DFIT Closure Pressure Measurement Improving Montney Completion Design

A northeast BC Montney operator performed DFITs on the first two pilot wells before committing to the 20-well development program completion design. DFIT 1 (Well A, Montney C zone, 2,840 m TVD): injection of 180 m3 at 5 m3/min, fall-off monitored 72 hours. G-function analysis identified closure pressure at 43.2 MPa (15.2 kPa/m gradient). DFIT 2 (Well B, Montney B zone, 2,760 m TVD): 210 m3 at 5 m3/min, 60-hour fall-off. Closure pressure 41.8 MPa (15.2 kPa/m). Both DFITs showed a natural fracture hump in G times d-P/d-G indicating PDL, with corrected matrix permeability of 0.008 mD. The main fracture design was revised from 70 MPa treating pressure (assumed from regional analogue) to 62 MPa, reducing pump horsepower requirement by 18 percent. Net pressure target of 18 MPa was achievable with the revised design. The 20-well program using DFIT-calibrated closure pressure achieved average IP30 of 145,000 m3/d versus 118,000 m3/d for the 8 preceding wells designed from regional analogue data without site-specific DFITs.

--

### Work request
Rewrite the paragraph of the DFIT case study that begins "A northeast BC Montney operator" as a short bulleted list that keeps its main facts. The data after this comes from a different source than the DFIT case study.

### Data

--

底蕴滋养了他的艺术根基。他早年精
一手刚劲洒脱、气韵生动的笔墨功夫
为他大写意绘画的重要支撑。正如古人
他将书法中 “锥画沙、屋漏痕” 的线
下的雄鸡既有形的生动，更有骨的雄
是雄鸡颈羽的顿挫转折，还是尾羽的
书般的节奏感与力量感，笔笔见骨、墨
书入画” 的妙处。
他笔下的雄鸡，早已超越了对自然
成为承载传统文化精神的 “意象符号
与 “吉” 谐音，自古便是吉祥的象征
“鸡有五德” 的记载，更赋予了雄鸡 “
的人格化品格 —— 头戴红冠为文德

--

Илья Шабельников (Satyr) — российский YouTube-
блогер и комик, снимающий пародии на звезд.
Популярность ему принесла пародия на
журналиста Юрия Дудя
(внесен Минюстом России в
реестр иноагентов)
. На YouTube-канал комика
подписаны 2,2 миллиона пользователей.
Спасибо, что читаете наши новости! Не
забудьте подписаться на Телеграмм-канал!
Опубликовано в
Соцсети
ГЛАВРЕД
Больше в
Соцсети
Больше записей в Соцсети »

--

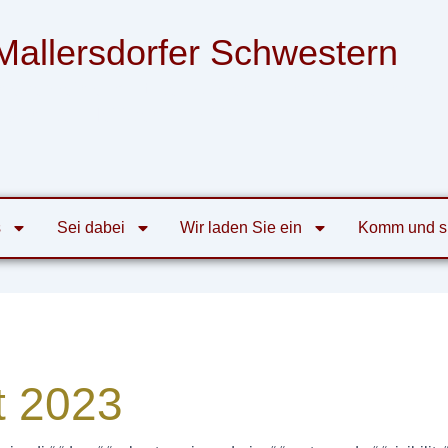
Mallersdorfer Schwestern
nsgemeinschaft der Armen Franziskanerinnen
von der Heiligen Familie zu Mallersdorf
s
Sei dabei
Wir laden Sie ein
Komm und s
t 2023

--

### Completed exercise
- A northeast BC Montney operator ran DFITs on two pilot wells before settling the completion design for a 20-well development program.
- DFIT 1 (Well A, Montney C zone, 2,840 m TVD): 180 m3 injected at 5 m3/min, 72-hour fall-off. G-function analysis gave a closure pressure of 43.2 MPa (15.2 kPa/m).
- DFIT 2 (Well B, Montney B zone, 2,760 m TVD): 210 m3 at 5 m3/min, 60-hour fall-off. Closure pressure was 41.8 MPa (15.2 kPa/m).
- Both tests showed a natural fracture hump in G times d-P/d-G, indicating PDL. Corrected matrix permeability was 0.008 mD.
- The design treating pressure was revised from 70 MPa, assumed from a regional analogue, to 62 MPa. This cut the pump horsepower requirement by 18 percent while still reaching the 18 MPa net pressure target.
- The 20 wells designed with DFIT-calibrated closure pressure averaged an IP30 of 145,000 m3/d. The 8 earlier wells designed from regional analogue data averaged 118,000 m3/d.